What do you get if you cross Pakistan’s Game of Thrones and China’s Belt and Road?
As the US and India join forces, Beijing wants its key South Asian partner to abandon ties with jihadist groups in Afghanistan and disputed Kashmir so that economic corridor plans have a chance of success
China’s high-stakes Belt and Road project in Pakistan has sucked it into the vortex of a power struggle between Pakistan’s elected government and its military on the one hand and an increasingly bitter geopolitical row on the other as the United States and India join forces.
While pushing the US$62 billion China-Pakistan Economic Corridor (CPEC) in a massive vote of confidence in its “all-weather ally”, Chinese officials have quietly encouraged their Pakistani partners to facilitate the success of the project by abandoning its decades-old pursuit of strategic objectives in Afghanistan and Kashmir through the support of non-state jihadis.

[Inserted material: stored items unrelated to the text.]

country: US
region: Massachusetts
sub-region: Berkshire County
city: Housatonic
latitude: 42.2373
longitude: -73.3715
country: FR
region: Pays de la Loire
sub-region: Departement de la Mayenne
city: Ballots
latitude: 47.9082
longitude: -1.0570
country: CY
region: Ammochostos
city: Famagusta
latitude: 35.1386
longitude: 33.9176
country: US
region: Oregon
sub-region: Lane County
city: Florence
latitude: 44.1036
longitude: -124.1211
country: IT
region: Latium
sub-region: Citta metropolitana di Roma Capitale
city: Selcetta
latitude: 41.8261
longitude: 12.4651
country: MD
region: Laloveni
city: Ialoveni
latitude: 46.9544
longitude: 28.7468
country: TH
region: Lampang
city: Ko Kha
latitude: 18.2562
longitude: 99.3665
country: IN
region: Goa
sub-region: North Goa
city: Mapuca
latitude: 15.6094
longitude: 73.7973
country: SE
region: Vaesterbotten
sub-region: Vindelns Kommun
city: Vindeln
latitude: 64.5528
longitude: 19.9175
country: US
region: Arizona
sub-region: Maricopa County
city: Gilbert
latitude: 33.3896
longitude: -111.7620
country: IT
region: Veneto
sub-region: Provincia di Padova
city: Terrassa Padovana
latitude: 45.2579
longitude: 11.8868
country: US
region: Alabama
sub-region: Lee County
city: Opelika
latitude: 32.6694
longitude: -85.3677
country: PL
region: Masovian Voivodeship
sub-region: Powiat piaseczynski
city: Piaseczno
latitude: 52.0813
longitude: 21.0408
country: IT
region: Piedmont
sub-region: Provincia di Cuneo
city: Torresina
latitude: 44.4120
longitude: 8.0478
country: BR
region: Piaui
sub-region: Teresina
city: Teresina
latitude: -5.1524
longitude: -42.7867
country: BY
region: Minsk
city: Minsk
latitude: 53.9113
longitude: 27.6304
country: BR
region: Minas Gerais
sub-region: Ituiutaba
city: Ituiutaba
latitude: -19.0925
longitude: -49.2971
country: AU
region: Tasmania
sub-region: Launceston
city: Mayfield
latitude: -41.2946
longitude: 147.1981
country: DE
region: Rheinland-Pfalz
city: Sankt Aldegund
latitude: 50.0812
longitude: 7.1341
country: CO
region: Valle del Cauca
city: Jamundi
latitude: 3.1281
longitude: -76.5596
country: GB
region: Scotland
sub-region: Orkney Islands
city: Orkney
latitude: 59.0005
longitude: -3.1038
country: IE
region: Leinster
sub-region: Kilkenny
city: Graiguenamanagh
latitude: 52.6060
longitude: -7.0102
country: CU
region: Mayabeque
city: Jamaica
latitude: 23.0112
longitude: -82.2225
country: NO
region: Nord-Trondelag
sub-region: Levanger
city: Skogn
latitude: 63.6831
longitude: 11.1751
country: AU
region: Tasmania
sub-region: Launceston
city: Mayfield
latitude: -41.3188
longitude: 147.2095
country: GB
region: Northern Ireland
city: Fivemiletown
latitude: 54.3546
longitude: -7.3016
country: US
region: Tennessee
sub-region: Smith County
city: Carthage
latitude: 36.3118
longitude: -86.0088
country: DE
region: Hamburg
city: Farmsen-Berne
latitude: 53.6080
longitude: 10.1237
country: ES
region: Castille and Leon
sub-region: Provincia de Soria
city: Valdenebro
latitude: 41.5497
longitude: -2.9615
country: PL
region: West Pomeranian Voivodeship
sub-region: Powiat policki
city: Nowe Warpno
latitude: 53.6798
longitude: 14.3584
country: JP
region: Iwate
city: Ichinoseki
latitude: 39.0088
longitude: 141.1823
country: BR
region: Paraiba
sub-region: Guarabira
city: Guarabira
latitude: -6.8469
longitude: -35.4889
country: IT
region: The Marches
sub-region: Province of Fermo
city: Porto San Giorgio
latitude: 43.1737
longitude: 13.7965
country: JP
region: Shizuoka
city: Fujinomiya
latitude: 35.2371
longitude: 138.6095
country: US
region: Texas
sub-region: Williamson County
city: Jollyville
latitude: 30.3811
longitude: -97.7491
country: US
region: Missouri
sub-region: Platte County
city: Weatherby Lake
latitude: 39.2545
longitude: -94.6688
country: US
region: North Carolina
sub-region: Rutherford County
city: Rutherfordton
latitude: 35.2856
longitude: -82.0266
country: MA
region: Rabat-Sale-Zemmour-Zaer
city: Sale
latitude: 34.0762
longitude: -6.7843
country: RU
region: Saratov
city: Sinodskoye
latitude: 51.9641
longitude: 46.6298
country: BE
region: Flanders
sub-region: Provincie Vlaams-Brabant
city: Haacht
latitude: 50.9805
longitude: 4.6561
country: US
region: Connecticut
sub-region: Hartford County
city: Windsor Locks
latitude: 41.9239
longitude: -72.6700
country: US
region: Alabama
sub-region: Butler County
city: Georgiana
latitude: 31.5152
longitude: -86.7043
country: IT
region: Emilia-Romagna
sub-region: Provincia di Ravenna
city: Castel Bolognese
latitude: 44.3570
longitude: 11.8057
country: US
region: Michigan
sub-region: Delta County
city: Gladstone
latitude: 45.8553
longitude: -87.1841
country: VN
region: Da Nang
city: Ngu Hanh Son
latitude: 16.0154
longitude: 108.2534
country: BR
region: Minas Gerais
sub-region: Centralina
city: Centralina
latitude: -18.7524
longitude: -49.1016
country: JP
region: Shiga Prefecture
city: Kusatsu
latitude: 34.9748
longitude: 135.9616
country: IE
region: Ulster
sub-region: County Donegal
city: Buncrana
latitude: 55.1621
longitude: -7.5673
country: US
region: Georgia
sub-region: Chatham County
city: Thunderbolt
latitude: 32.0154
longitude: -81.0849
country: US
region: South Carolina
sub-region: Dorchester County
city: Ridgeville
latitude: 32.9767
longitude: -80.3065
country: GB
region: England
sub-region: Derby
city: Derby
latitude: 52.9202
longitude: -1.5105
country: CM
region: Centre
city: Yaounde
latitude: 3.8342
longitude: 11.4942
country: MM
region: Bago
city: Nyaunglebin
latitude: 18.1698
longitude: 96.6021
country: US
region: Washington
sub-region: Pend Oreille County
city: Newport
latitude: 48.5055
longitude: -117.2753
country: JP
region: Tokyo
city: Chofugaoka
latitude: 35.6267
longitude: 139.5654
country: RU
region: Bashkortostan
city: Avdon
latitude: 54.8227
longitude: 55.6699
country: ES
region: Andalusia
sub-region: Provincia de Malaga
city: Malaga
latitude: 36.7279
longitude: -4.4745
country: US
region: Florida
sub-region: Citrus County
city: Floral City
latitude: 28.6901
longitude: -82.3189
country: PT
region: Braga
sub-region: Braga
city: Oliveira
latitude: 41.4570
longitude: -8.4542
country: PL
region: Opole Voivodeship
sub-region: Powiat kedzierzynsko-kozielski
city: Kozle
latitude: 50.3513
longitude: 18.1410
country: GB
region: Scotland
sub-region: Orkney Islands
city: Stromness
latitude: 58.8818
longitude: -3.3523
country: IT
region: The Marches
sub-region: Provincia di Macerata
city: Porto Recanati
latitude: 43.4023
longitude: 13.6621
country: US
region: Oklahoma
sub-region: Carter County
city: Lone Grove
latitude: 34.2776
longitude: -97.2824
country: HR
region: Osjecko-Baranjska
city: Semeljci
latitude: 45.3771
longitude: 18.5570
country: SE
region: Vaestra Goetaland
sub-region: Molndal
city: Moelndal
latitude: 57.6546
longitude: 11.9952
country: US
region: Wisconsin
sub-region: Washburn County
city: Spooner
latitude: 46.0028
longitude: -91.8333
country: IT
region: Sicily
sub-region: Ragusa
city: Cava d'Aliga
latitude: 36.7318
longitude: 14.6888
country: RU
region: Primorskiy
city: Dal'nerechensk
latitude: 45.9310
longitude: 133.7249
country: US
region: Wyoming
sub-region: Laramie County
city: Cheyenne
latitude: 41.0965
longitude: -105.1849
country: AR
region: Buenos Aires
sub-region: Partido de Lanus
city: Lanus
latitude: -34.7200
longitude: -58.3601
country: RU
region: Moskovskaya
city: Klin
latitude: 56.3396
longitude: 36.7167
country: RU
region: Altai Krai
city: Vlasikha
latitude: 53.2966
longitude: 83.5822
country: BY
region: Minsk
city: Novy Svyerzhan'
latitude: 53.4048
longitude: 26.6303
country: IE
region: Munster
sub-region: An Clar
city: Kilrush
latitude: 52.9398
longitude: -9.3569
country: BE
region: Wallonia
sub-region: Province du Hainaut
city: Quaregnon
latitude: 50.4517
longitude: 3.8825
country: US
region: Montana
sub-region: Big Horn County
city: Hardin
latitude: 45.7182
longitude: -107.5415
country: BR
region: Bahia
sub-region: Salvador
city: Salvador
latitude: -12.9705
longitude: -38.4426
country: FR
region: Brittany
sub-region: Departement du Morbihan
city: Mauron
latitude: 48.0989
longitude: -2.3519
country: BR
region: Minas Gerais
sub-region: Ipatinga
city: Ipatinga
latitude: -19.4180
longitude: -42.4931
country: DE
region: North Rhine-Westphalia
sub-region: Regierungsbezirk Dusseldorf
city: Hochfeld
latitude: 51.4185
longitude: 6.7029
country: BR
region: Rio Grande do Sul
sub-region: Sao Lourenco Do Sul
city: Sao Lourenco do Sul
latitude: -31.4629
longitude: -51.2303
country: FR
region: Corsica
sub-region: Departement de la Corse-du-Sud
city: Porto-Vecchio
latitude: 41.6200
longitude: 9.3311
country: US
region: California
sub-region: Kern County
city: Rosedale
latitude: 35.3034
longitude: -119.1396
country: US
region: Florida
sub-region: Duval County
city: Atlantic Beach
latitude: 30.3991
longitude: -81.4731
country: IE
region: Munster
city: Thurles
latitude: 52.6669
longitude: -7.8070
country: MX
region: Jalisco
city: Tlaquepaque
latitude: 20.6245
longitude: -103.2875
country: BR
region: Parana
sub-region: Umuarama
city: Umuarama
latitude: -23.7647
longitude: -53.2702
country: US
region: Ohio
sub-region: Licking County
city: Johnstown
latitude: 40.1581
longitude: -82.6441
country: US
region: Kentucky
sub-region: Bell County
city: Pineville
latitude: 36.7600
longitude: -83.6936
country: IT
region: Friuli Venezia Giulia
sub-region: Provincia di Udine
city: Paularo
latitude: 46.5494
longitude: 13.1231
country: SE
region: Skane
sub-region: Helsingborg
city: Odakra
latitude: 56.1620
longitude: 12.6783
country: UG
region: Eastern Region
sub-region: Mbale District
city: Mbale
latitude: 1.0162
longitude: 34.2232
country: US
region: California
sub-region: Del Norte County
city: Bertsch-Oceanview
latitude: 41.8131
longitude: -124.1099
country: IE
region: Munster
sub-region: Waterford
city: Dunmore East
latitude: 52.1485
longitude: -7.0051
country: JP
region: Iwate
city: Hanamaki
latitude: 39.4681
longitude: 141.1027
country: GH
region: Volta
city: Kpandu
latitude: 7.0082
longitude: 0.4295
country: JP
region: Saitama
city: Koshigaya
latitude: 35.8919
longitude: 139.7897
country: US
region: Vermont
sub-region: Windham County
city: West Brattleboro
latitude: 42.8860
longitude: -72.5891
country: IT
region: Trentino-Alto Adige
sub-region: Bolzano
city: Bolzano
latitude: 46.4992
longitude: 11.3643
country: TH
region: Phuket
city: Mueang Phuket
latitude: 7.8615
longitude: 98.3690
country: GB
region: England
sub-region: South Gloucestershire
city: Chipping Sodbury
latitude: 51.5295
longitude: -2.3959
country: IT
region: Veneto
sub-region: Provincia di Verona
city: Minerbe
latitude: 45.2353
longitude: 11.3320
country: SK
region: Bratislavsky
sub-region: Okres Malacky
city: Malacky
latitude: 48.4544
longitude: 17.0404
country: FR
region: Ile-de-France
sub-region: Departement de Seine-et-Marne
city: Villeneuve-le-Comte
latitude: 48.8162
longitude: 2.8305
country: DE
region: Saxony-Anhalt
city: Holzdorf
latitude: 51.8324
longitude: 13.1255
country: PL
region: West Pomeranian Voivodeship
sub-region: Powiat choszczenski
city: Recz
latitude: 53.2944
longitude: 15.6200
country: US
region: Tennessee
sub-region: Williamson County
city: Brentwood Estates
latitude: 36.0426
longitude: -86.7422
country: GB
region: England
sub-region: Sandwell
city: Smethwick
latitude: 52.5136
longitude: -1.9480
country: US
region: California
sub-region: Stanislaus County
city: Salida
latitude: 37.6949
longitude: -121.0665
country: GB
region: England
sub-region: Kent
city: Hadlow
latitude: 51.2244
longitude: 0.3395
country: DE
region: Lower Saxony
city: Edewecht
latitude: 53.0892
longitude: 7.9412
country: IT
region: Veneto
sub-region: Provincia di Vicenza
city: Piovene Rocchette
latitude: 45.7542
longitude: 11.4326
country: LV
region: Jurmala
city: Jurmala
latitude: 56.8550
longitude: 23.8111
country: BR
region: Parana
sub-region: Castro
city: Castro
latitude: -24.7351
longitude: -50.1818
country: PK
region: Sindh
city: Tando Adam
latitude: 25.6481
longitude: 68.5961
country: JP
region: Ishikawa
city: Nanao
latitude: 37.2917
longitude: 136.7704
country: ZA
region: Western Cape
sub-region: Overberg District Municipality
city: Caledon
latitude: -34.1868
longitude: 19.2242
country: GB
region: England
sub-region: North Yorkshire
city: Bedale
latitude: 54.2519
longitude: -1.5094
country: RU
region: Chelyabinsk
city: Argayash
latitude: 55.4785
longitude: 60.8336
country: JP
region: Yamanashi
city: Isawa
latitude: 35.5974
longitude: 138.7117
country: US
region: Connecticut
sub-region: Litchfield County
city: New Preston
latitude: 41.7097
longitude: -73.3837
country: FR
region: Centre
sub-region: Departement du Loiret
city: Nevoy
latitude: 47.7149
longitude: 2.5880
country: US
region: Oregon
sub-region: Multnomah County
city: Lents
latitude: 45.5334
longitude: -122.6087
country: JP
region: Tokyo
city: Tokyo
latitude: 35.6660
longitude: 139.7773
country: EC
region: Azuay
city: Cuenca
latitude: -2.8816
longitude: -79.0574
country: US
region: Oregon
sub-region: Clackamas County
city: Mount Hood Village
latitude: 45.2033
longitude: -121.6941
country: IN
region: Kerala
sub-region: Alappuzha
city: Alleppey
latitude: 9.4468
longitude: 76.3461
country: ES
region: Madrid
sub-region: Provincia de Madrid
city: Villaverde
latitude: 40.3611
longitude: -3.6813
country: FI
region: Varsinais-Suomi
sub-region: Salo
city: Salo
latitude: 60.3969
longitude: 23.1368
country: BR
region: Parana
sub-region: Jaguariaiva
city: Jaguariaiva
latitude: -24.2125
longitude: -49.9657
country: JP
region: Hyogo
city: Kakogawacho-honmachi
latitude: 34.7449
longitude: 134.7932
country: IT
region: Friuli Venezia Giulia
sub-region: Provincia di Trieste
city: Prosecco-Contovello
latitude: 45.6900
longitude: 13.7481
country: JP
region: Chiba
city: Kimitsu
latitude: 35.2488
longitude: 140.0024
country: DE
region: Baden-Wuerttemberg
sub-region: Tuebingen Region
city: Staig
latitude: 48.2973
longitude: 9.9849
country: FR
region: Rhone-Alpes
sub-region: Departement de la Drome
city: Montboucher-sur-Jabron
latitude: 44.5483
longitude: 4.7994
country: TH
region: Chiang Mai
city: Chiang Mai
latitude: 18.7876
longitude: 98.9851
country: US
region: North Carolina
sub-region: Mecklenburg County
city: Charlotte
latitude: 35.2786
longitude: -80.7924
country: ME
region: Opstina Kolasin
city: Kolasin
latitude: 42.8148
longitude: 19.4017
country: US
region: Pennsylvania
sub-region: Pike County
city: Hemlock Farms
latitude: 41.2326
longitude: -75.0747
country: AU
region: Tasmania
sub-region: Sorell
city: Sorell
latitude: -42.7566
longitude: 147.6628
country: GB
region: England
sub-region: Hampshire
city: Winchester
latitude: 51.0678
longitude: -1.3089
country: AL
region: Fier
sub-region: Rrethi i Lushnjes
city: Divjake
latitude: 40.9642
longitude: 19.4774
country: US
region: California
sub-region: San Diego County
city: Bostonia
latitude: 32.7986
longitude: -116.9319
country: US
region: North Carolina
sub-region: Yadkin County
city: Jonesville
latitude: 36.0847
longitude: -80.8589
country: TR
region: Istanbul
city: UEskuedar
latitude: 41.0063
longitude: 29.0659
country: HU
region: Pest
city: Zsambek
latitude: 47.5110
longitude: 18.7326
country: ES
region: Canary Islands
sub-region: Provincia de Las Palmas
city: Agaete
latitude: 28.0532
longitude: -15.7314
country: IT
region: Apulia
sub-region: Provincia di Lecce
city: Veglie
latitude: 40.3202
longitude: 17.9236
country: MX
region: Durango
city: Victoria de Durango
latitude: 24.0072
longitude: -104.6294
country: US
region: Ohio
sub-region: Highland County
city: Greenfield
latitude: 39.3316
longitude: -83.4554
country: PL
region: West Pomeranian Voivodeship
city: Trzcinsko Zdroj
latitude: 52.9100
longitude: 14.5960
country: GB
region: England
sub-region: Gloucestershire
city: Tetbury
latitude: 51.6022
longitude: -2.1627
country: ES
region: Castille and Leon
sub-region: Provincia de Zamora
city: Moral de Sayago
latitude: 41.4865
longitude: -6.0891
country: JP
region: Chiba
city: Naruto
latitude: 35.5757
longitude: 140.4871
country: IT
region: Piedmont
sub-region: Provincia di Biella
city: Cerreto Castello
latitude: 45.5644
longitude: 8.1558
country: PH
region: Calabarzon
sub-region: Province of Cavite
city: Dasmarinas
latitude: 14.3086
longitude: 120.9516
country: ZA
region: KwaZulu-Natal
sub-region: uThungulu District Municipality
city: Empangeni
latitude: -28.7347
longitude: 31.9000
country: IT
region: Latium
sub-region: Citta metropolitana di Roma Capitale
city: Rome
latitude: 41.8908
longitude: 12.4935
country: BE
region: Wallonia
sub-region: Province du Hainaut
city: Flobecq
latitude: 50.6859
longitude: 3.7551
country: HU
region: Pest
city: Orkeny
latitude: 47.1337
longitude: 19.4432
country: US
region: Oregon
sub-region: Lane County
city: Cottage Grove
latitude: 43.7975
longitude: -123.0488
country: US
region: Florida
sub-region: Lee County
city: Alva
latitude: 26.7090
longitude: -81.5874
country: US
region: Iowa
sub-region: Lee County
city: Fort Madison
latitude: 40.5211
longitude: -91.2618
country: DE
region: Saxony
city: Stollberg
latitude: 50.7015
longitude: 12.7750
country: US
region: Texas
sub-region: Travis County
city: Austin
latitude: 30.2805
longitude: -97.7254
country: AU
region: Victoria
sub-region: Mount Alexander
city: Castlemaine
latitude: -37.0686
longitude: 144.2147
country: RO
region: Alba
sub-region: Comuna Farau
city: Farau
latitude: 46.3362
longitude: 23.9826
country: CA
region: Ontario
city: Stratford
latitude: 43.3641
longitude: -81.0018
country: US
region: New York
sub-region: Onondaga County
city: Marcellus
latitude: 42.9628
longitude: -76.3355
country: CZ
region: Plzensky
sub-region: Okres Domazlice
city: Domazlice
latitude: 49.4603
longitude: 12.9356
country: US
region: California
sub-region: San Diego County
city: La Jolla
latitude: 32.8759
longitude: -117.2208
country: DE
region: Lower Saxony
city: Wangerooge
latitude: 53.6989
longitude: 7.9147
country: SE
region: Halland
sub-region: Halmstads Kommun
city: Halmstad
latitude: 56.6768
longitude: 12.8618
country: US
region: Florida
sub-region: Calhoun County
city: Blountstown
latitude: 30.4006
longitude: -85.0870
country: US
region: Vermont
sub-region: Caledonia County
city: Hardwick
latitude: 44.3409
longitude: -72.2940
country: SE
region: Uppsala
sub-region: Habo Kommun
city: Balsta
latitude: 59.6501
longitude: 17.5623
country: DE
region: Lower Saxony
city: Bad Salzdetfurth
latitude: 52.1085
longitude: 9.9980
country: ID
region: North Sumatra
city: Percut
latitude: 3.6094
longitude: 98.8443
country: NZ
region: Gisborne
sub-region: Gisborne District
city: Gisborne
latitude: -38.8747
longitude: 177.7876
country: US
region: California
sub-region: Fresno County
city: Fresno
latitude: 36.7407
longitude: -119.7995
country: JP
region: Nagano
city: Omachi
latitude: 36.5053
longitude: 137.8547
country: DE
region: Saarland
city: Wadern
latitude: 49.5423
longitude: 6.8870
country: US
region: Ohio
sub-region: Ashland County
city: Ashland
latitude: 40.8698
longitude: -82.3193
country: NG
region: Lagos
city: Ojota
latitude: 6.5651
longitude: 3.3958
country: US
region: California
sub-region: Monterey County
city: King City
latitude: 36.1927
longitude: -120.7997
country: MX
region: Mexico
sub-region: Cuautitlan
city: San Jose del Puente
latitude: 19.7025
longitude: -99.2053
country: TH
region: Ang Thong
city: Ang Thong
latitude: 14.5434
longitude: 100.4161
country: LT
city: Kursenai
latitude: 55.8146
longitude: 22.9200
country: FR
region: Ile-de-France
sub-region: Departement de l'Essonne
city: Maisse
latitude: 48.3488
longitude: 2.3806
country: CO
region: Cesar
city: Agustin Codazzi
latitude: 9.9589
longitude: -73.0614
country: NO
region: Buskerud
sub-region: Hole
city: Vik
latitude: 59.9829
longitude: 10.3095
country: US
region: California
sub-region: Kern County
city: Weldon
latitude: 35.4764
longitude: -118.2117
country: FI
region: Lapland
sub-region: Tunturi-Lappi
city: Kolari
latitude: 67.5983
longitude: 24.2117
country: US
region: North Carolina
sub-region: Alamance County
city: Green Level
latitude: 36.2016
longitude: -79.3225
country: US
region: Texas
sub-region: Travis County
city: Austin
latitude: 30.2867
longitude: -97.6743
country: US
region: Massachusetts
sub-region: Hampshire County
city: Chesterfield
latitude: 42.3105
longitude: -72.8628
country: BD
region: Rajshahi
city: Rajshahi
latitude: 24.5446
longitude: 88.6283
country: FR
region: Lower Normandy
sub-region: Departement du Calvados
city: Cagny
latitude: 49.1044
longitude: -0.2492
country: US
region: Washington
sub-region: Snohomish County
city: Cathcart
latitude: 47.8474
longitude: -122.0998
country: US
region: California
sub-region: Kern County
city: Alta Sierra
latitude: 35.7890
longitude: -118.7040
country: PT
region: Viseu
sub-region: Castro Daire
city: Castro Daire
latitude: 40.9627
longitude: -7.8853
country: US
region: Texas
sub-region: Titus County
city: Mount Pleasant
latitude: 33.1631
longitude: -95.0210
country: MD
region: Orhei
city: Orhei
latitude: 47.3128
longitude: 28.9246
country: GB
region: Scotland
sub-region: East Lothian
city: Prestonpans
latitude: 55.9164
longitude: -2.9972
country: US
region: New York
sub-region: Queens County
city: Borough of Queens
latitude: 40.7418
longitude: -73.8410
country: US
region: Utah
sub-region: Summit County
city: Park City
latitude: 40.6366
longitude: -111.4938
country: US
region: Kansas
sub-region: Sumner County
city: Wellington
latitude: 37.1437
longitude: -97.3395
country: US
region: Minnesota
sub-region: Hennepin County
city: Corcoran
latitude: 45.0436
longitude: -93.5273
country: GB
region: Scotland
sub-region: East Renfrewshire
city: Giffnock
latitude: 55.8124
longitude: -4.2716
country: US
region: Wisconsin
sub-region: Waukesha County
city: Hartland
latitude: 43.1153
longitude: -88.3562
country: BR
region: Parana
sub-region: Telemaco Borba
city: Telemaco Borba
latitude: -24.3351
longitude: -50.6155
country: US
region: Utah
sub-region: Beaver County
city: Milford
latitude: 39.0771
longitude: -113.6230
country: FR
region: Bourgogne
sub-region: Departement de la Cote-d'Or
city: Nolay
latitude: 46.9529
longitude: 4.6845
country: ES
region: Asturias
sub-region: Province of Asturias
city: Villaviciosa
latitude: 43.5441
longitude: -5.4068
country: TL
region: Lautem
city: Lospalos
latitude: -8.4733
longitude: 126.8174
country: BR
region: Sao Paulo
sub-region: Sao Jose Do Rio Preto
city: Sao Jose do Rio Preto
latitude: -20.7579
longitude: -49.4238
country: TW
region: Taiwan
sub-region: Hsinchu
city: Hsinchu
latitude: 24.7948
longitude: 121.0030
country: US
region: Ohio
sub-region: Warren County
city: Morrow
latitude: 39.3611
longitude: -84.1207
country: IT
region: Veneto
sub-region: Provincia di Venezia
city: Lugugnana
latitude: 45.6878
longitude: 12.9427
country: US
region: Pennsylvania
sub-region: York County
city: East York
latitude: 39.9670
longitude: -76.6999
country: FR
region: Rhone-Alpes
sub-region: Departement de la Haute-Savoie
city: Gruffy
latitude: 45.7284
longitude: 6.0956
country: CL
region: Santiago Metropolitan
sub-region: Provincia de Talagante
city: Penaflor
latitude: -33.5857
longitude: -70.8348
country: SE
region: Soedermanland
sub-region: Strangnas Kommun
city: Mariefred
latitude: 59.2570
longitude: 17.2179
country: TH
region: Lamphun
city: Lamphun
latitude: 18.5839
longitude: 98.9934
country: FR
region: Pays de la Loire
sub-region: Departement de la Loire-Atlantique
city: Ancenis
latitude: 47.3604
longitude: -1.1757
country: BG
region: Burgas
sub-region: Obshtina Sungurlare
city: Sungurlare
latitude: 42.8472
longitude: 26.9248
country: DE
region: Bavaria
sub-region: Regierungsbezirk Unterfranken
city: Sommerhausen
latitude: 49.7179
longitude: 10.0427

These terror outfits have for years been a major bone of contention between Pakistan’s powerful military and its civilian government.
The confrontation began soon after Nawaz Sharif was appointed prime minister in June 2013. He sought to restrict the public activities of Hafiz Mohammed Saeed, chief of the Jamaat-ud-Dawah (JuD) group responsible for the 2008 Mumbai terror attack, and pushed for greater trade ties with India as a way to resume peace talks. The military blocked the move.
Much to Sharif’s chagrin, it became apparent in 2014 that the JuD and other anti-India jihadist groups had resumed infiltrations across the de facto border into the Indian-administered part of disputed Kashmir. Sharif’s government again tried to kick-start stalled negotiations with India in December 2015, but that attempt was scuppered by a terrorist attack on an Indian air force base at Pathankot, in the western state of Punjab. New Delhi said the attack was carried out by Pakistan-based Jaish-i-Mohammed jihadis.